Pages

Saturday, May 10, 2014

Cloudera Distribution of Hadoop CDH4 Installation



Creating Databases for the Cloudera Manager Services

Create and configure MySQL databases for the Cloudera Management Services (Activity Monitor, Service Monitor, Host Monitor, and Report Manager), the Hive Metastore and Cloudera Navigator (optional). The databases must be configured to support UTF-8 character set encoding.

For performance reasons, it’s generally a good idea to have the Hive Metastore Server on the database server.

By default, Cloudera Manager uses Derby for Oozie’s database and SQLite for Hue’s database. You can configure MySQL after Cloudera Manager is installed.

1.       Connect to MySQL on myhost1 as the root user.
$ mysql -u root -p
Enter password:

2.       Create a database for the Activity Monitor.
mysql> create database amon DEFAULT CHARACTER SET utf8;
mysql> grant all on amon.* TO 'amon'@'%' IDENTIFIED BY 'passwd';

3.       Create a database for the Service Monitor.
mysql> create database smon DEFAULT CHARACTER SET utf8;
mysql> grant all on smon.* TO 'smon'@'%' IDENTIFIED BY 'passwd';

4.       Create a database for the Host Monitor.
mysql> create database hmon DEFAULT CHARACTER SET utf8;
mysql> grant all on hmon.* TO 'hmon'@'%' IDENTIFIED BY 'passwd';

5.       Create a database for the Report Manager.

### Information

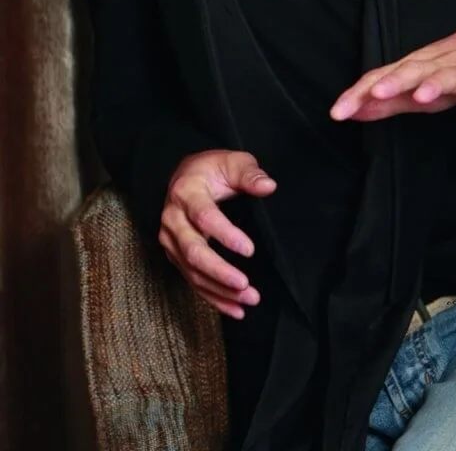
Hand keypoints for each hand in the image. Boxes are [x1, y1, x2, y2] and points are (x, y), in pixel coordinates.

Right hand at [159, 149, 276, 318]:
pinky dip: (213, 298)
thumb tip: (268, 186)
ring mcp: (171, 240)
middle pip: (193, 251)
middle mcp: (173, 219)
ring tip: (248, 300)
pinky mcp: (175, 256)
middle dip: (220, 271)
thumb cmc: (212, 169)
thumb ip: (249, 174)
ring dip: (220, 290)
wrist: (183, 177)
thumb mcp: (231, 162)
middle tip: (245, 284)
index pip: (204, 217)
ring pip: (192, 271)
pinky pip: (192, 281)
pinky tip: (235, 309)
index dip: (226, 235)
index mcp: (186, 193)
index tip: (249, 249)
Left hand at [329, 19, 455, 125]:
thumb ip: (387, 99)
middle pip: (412, 71)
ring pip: (449, 78)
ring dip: (435, 86)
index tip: (337, 112)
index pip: (382, 76)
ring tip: (421, 97)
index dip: (360, 94)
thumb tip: (353, 111)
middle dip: (393, 82)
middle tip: (375, 94)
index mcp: (416, 66)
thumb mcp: (419, 84)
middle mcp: (437, 66)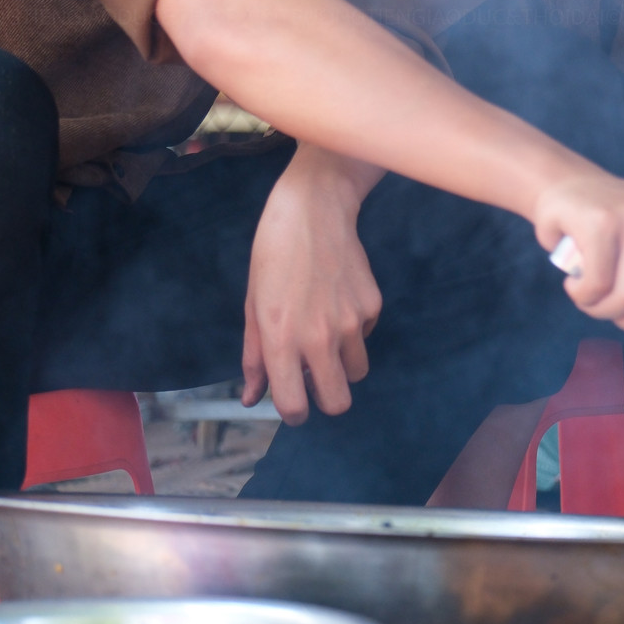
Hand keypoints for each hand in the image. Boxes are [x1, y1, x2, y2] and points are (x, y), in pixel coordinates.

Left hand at [240, 144, 384, 422]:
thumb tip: (251, 398)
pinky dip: (354, 332)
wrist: (314, 210)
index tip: (292, 405)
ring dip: (342, 366)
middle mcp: (319, 337)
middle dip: (326, 400)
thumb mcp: (253, 307)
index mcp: (282, 339)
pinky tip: (337, 303)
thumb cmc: (274, 256)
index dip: (293, 413)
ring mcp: (351, 322)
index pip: (295, 406)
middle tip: (314, 382)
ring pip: (356, 372)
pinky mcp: (372, 306)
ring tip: (325, 337)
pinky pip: (366, 337)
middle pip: (338, 401)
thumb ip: (254, 358)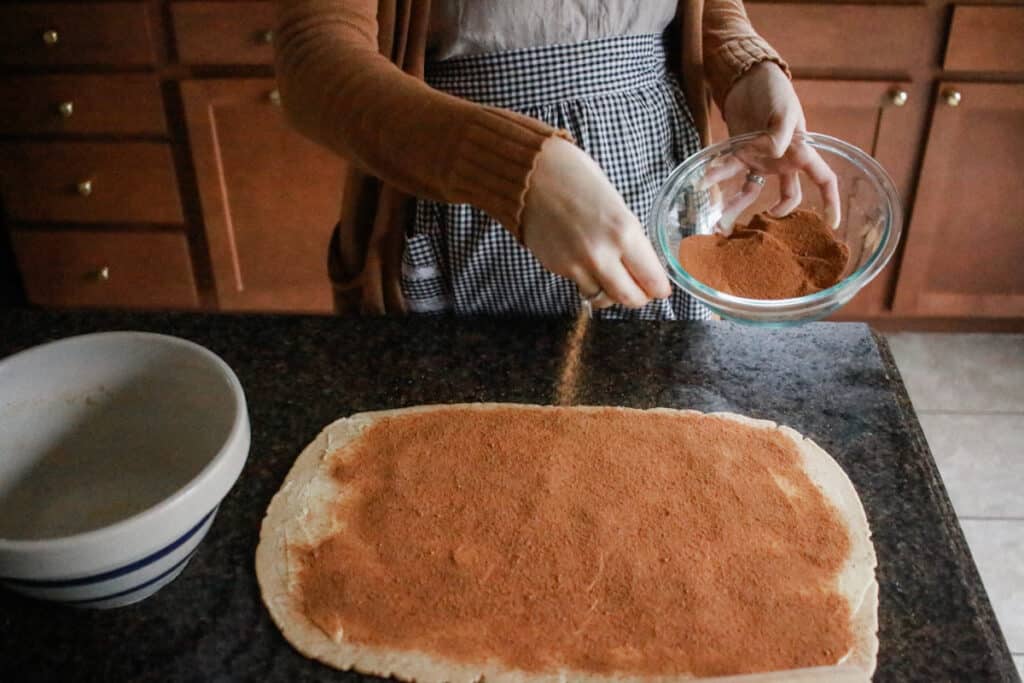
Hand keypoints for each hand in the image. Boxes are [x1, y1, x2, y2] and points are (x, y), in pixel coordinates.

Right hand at [521, 137, 670, 308]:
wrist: (531, 174)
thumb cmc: (576, 177)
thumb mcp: (617, 203)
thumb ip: (629, 236)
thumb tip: (641, 262)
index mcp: (624, 232)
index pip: (653, 280)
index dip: (660, 288)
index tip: (661, 287)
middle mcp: (602, 255)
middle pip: (631, 299)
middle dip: (640, 297)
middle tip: (642, 289)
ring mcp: (578, 266)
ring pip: (605, 299)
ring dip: (613, 293)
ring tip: (614, 279)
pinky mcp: (558, 269)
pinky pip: (583, 287)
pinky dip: (591, 284)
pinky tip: (591, 267)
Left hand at [720, 62, 840, 227]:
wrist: (749, 79)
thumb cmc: (774, 91)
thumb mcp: (783, 110)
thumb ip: (781, 132)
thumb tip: (775, 152)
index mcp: (802, 151)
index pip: (824, 179)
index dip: (831, 201)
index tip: (831, 224)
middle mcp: (784, 161)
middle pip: (788, 196)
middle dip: (778, 214)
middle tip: (763, 227)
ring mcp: (761, 161)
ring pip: (753, 192)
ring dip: (738, 207)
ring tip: (722, 224)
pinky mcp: (740, 155)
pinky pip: (729, 173)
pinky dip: (717, 178)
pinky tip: (704, 183)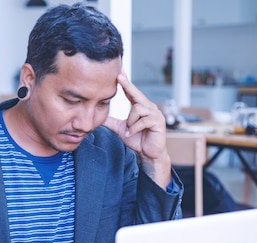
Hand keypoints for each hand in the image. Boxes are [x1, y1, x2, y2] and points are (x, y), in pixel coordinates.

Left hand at [102, 72, 171, 188]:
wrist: (148, 153)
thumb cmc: (137, 140)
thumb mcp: (121, 129)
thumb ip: (111, 121)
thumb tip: (98, 116)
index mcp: (140, 107)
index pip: (131, 93)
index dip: (125, 83)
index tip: (119, 73)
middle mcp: (149, 107)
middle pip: (136, 94)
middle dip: (128, 85)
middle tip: (119, 76)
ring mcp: (155, 114)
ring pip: (137, 109)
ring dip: (130, 122)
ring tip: (129, 130)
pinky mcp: (158, 122)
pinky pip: (143, 120)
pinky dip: (134, 128)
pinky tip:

### To do
Continue the CDH4 installation guide from where it stops.

### Exercise result
mysql> create database rman DEFAULT CHARACTER SET utf8;
mysql> grant all on rman.* TO 'rman'@'%' IDENTIFIED BY 'passwd';

6.       Create a database for Cloudera Navigator (optional).
mysql> create database nav DEFAULT CHARACTER SET utf8;
mysql> grant all on nav.* TO 'nav'@'%' IDENTIFIED BY 'passwd';

7.       Create a database for the Hive metastore. Create a separate metastore for each Hive service, if you have more than one.
mysql> create database hive DEFAULT CHARACTER SET utf8;
mysql> grant all on hive.* TO 'hive'@'%' IDENTIFIED BY 'passwd';

8.       Create a database for Hue.
mysql> create database hue DEFAULT CHARACTER SET utf8;
mysql> grant all on hue.* to 'hue'@'%' IDENTIFIED BY 'passwd';

9.       Create a database for Oozie.
mysql> create database oozie DEFAULT CHARACTER SET utf8;
mysql> grant all on oozie.* to 'oozie'@'%' IDENTIFIED BY 'passwd';


Installing the MySQL JDBC Connector

Install the JDBC connector on the Cloudera Manager Server host, as well as hosts to which you assign the Activity Monitor, Service Monitor, Host Monitor, Report Manager, Hive Metastore, and Cloudera Navigator roles. In this case, all are on same host.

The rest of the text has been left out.